In a way, from the standpoint of her personal welfare, the mutiny is the best thing that could have happened to her. It has taken her mind off her father and filled her waking hours with work to do.
This afternoon, standing above the open booby-hatch, I heard her laugh ring out as in the old days coming down the Atlantic. Yes, and she hums snatches of songs under her breath as she works. In the second dog-watch this evening, after Mr. Pike had finished dinner and joined us on the poop, she told him that if he did not soon re-rig his phonograph she was going to start in on the piano. The reason she advanced was the psychological effect such sounds of revelry would have on the starving mutineers.
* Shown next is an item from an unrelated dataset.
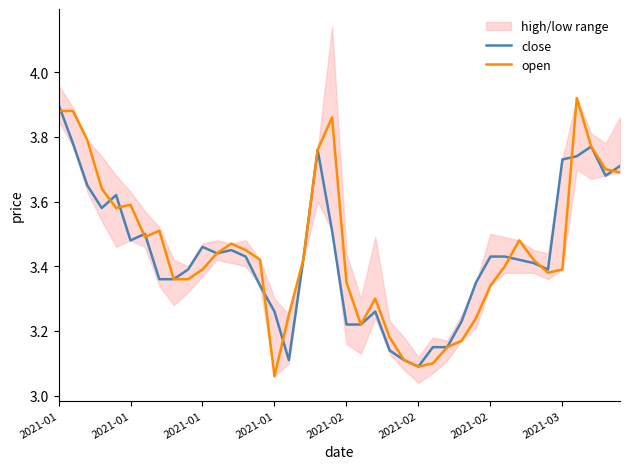

Reading right to left, extract all data points from this chart.

close: 3.7	3.7	3.8	3.7	3.7	3.4	3.4	3.4	3.4	3.4	3.4	3.2	3.1	3.1	3.1	3.1	3.1	3.3	3.2	3.2	3.5	3.8	3.4	3.1	3.3	3.3	3.4	3.5	3.4	3.5	3.4	3.4	3.4	3.5	3.5	3.6	3.6	3.6	3.8	3.9
open: 3.7	3.7	3.8	3.9	3.4	3.4	3.4	3.5	3.4	3.3	3.2	3.2	3.1	3.1	3.1	3.1	3.2	3.3	3.2	3.4	3.9	3.8	3.4	3.2	3.1	3.4	3.5	3.5	3.4	3.4	3.4	3.4	3.5	3.5	3.6	3.6	3.6	3.8	3.9	3.9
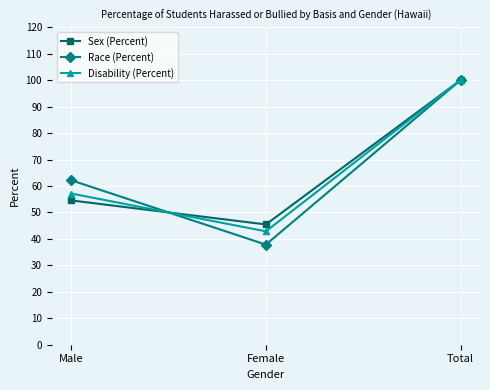

What is the spread (max minus min) of values at Male?

7.6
The days pass, and nothing of moment happens. We get nowhere. The Elsinore, without the steadying of her canvas, rolls emptily and drifts a lunatic course. Sometimes she is bow on to the wind, and at other times she is directly before it; but at all times she is circling vaguely and hesitantly to get somewhere else than where she is. As an illustration, at daylight this morning she came up into the wind as if endeavouring to go about. In the course of half an hour she worked off till the wind was directly abeam. In another half hour she was back into the wind. Not until evening did she manage to get the wind on her port bow; but when she did, she immediately paid off, accomplished the complete circle in an hour, and recommenced her morning tactics of trying to get into the wind.
And there is nothing for us to do save hold the poop against the attack that is never made. Mr. Pike, more from force of habit than anything else, takes his regular observations and works up the Elsinore's position. This noon she was eight miles east of yesterday's position, yet to-day's position, in longitude, was within a mile of where she was four days ago. On the other hand she invariably makes nothing at the rate of seven or eight miles a day.
Aloft, the Elsinore is a sad spectacle. All is confusion and disorder. The sails, unfurled, are a slovenly mess along the yards, and many loose ends sway dismally to every roll. The only yard that is loose is the main-yard. It is fortunate that wind and wave are mild, else would the iron-work carry away and the mutineers find the huge thing of steel about their ears.
There is one thing we cannot understand. A week has passed, and the men show no signs of being starved into submission. Repeatedly and in vain has Mr. Pike interrogated the hands aft with us. One and all, from the cook to Buckwheat, they swear they have no knowledge of any food for'ard, save the small supply in the galley and the barrel of hardtack in the forecastle. Yet it is very evident that those for'ard are not starving. We see the smoke from the galley-stove and can only conclude that they have food to cook.